Alternatively, a file containing a list of paths to input FASTAs (one per line) can be supplied with -i

mumemto -i filelist.txt

We recommend each FASTA file contain a single sequence. If multiple sequences are present, they will be concatenated together. If there are multiple chromosomes in each assembly, we recommend splitting each chromosome into a seperate FASTA and running mumemto on each chromosome separately.

Note

We highly recommend removing Ns from the input sequences. They could potentially appear as multi-MUMs in certain cases. This would likely not affect results, however it may appear in visualizations as an unintended synteny block.

Output files

The main output of mumemto is the *.mums (or *.mems) file. A *.lengths is also produced, defining the order of sequences in the outputs, and also including the length of each input sequence.

*.mums file

If the maximum number of occurences per sequence (-f) is set to 1 (indicating MUMs), a *.mums file is generated [default].

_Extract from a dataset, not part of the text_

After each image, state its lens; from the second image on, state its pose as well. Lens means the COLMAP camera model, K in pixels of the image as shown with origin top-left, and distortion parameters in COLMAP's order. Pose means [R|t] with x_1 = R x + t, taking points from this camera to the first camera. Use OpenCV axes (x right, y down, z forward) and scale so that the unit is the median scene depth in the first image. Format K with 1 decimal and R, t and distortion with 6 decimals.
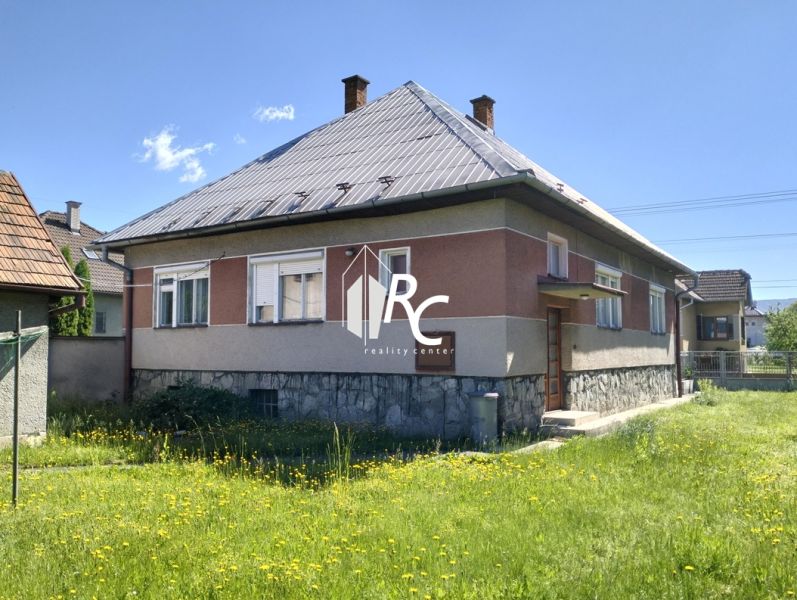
lens RADIAL K [[644.9, 0, 398.7], [0, 644.9, 303.6], [0, 0, 1]] dist [0.007228, -0.018469]
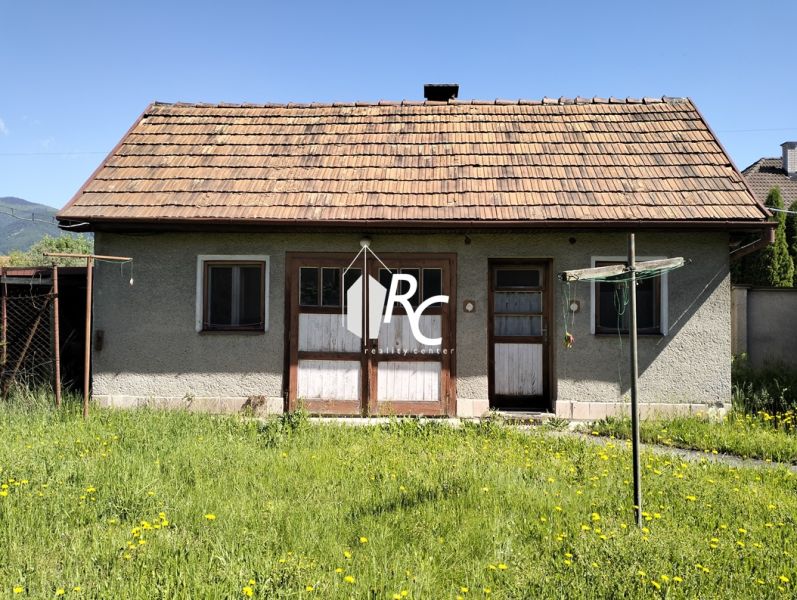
lens RADIAL K [[644.9, 0, 400.9], [0, 644.9, 297.1], [0, 0, 1]] dist [0.007228, -0.018469]
pose [[0.516061, -0.011706, -0.856472, -0.072111], [0.055792, 0.998243, 0.019973, 0.028413], [0.854733, -0.058091, 0.515807, 0.242762]]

[MUM length] [comma-delimited list of offsets in each sequence, in order of filelist] [comma-delimited strand indicators (one of +/-)]

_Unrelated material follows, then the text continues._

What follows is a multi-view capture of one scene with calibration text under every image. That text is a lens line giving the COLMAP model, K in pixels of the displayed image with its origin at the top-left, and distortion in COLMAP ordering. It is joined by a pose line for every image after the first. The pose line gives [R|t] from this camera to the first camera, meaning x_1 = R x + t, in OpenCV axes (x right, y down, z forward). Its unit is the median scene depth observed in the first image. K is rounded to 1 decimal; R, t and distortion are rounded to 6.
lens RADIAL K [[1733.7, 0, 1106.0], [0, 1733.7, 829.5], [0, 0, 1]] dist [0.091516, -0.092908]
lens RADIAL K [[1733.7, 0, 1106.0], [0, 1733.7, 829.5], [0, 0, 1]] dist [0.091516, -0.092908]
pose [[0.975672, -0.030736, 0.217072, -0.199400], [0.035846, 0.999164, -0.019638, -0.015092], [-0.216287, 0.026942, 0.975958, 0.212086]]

Each line in the *.mums file represents a multi-MUM. It appears exactly once in each sequence (or not at all for partial MUMs,-k set). The offsets and strand information are listed in order of the sequences in the *.lengths file. If a MUM is not present in a sequence, the field is left blank. NOTE: multi-MUMs are sorted in the output file lexicographically based on the match sequence.

*.mems file

If more than one occurence of match is allowed per sequence (-f > 1), then a *.mems file is generated. It has a similar format:

[MEM length] [comma-delimited list of offsets for each occurence] [comma-delimited list of sequence IDs, as defined in the filelist] [comma-delimited strand indicators (one of +/-)]

The order of offsets is no longer defined, but an extra list field indicates the input sequence ID of origin for each offset (again, index order defined by the *.lengths file). Similarly, the multi-MEMs are ordered lexicographically.